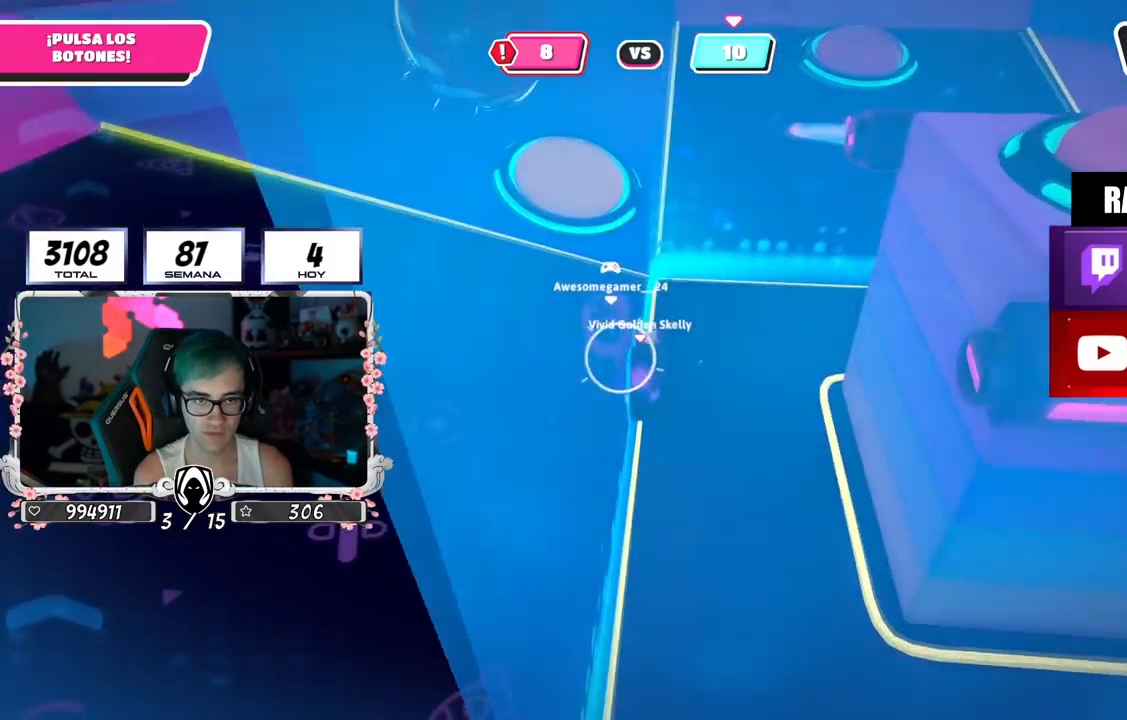
{"buttons": [], "left_stick": "up", "right_stick": "center", "events": [[200, "right_stick", "center"], [333, "left_stick", "up"]]}
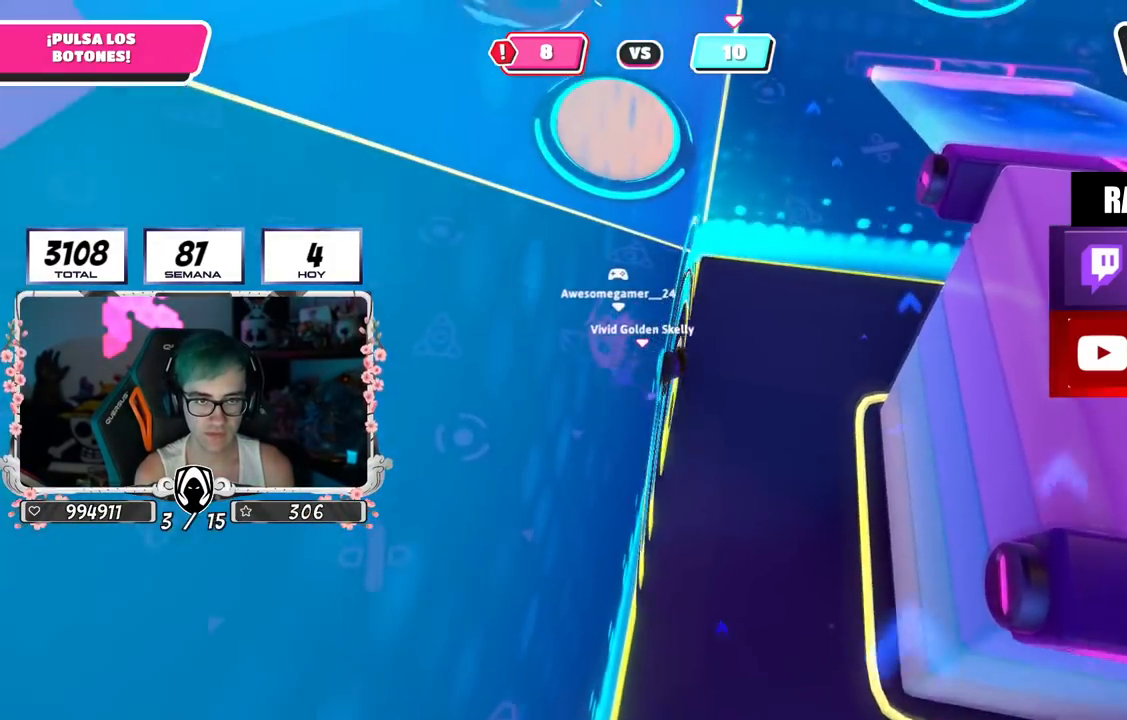
{"buttons": [], "left_stick": "up-left", "right_stick": "down-right", "events": [[84, "R2", "down"], [84, "left_stick", "up-left"], [117, "right_stick", "up-left"], [200, "left_stick", "left"], [317, "left_stick", "up-left"], [317, "right_stick", "up-right"], [384, "right_stick", "down-right"], [401, "R2", "up"]]}
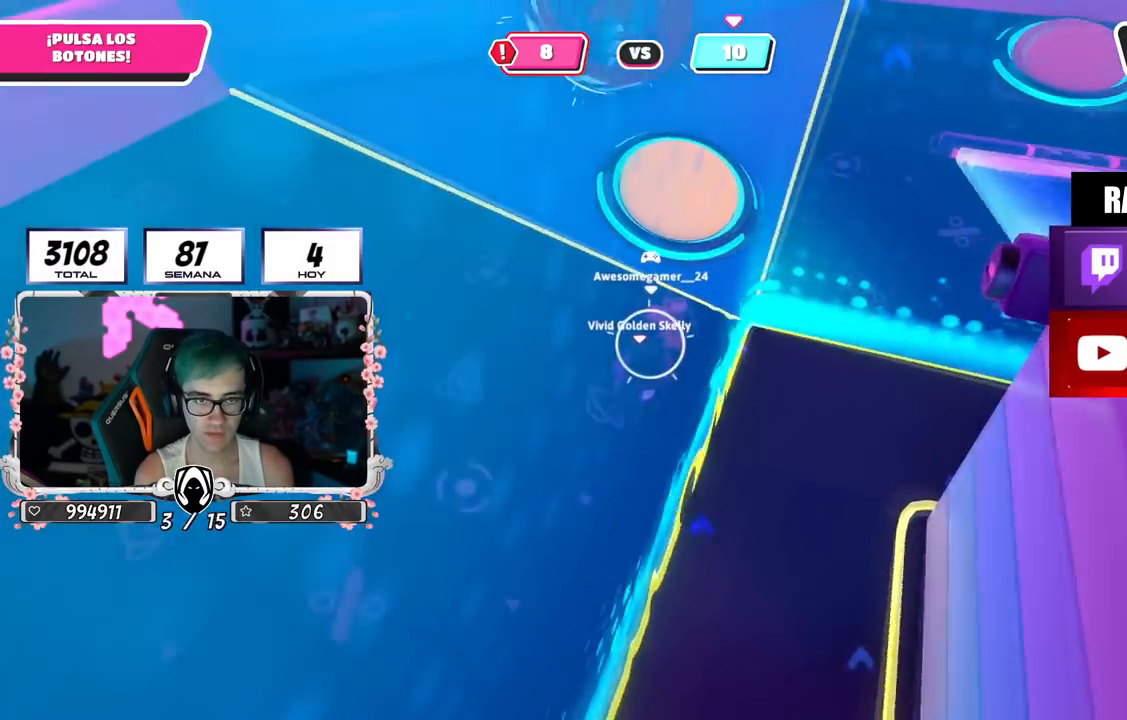
{"buttons": [], "left_stick": "up-left", "right_stick": "center", "events": [[66, "left_stick", "up"], [166, "right_stick", "center"], [433, "left_stick", "up-left"]]}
= = =
▸ WHAT TO PRODUCE: Without including any picture, write out the material above verbatim.

▸ PROBLEM SOLUTION:
{"buttons": [], "left_stick": "up", "right_stick": "center", "events": [[200, "right_stick", "center"], [333, "left_stick", "up"]]}
{"buttons": [], "left_stick": "up-left", "right_stick": "down-right", "events": [[84, "R2", "down"], [84, "left_stick", "up-left"], [117, "right_stick", "up-left"], [200, "left_stick", "left"], [317, "left_stick", "up-left"], [317, "right_stick", "up-right"], [384, "right_stick", "down-right"], [401, "R2", "up"]]}
{"buttons": [], "left_stick": "up-left", "right_stick": "center", "events": [[66, "left_stick", "up"], [166, "right_stick", "center"], [433, "left_stick", "up-left"]]}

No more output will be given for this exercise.